For hormonal causes, testosterone replacement in men with confirmed low levels can restore desire. In women, the treatment landscape is more limited but growing. Two medications are currently approved for low desire in premenopausal women. One is taken daily and works on brain chemistry over time. The other is an injection given under the skin at least 45 minutes before sexual activity. In trials, about 25% of women using the injectable reported improved desire scores, compared to 17% on placebo. These aren’t dramatic numbers, and neither option is approved for postmenopausal women, for whom estrogen therapy and vaginal treatments may address some of the physical barriers to desire.

How to Tell If It’s a Problem

Low libido becomes a problem when it becomes a problem for you. Not when it fails to match your partner’s drive, not when it doesn’t look like what you see in movies, and not when it falls below some imaginary weekly quota. Some people have naturally low interest in sex across their entire lives and are perfectly content. That’s not a disorder.
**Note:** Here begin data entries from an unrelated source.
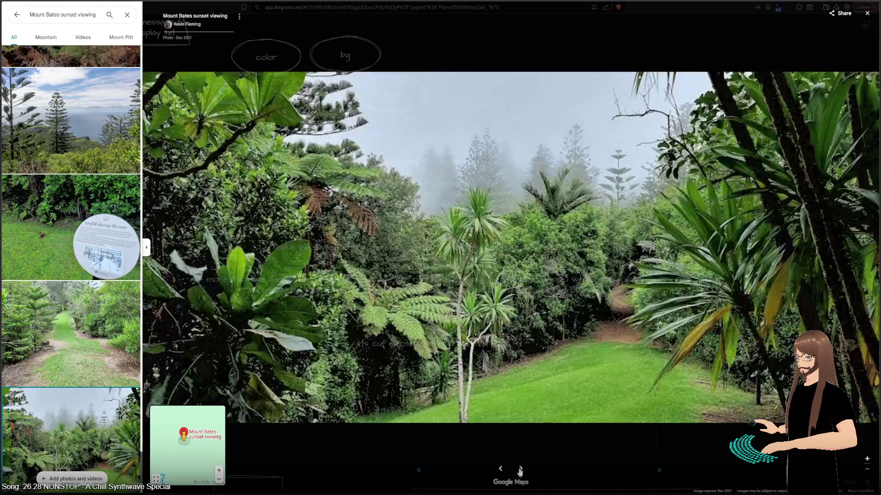
click(520, 469)
key(alt+Tab)
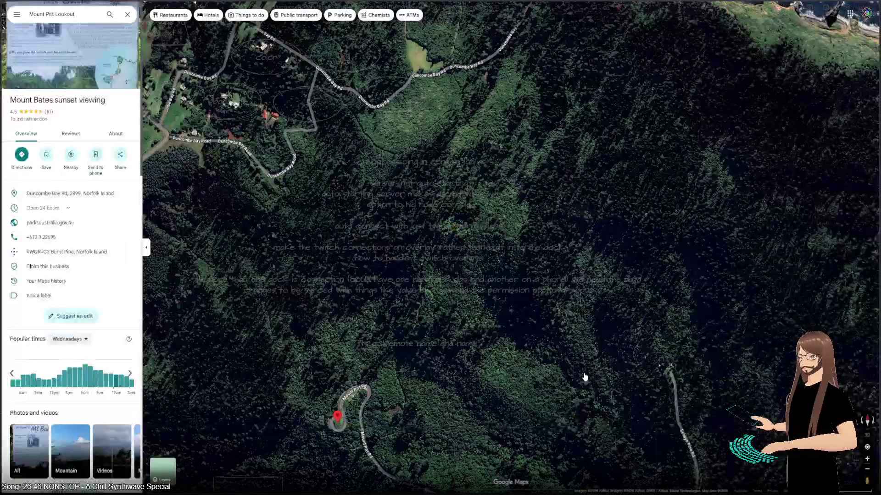
click(77, 60)
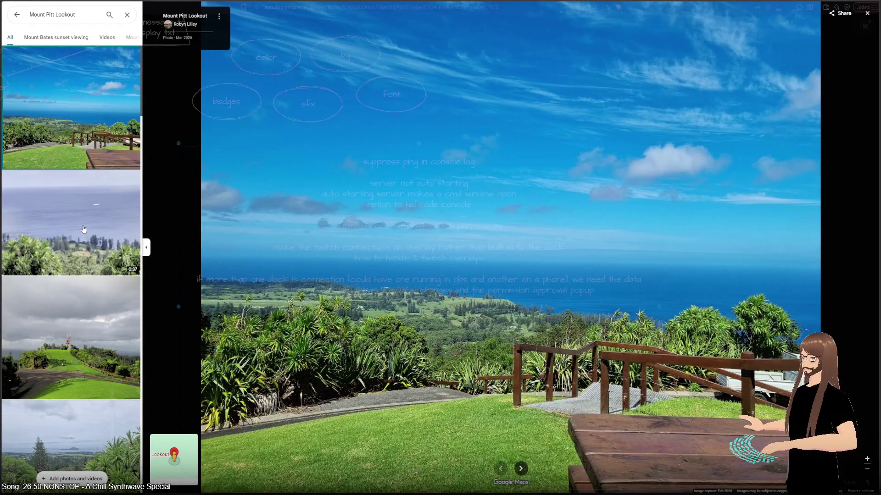
- View the hill and antenna photo, then play, pause and resume the lookout video
scroll(84, 229, down, 5)
click(80, 199)
scroll(81, 236, down, 5)
scroll(61, 275, down, 5)
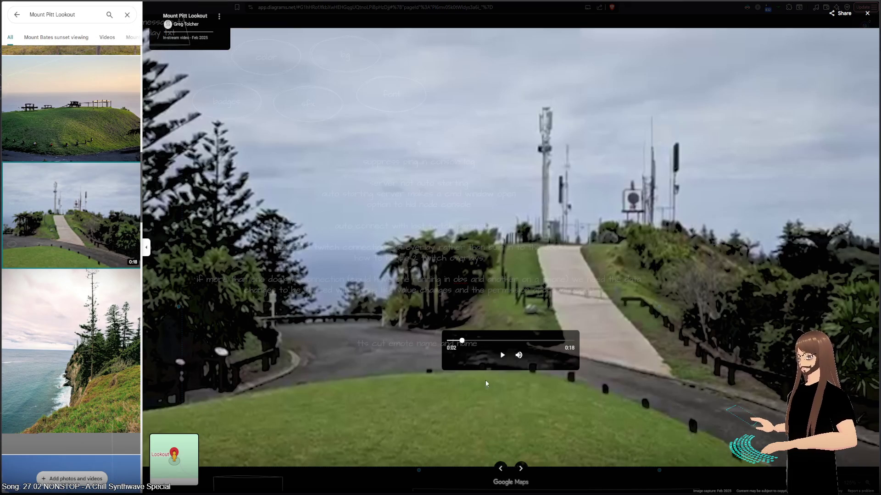
click(502, 356)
The questions that matter are practical ones. Has your desire changed from what used to be normal for you? Does the change bother you? Is it creating tension in a relationship you value? Are you experiencing other symptoms alongside it, like fatigue, mood changes, or weight gain, that might point to an underlying condition? If you’re answering yes to several of those, it’s worth investigating. If you’re only here because someone else thinks you should want sex more often, the issue may not be yours to fix.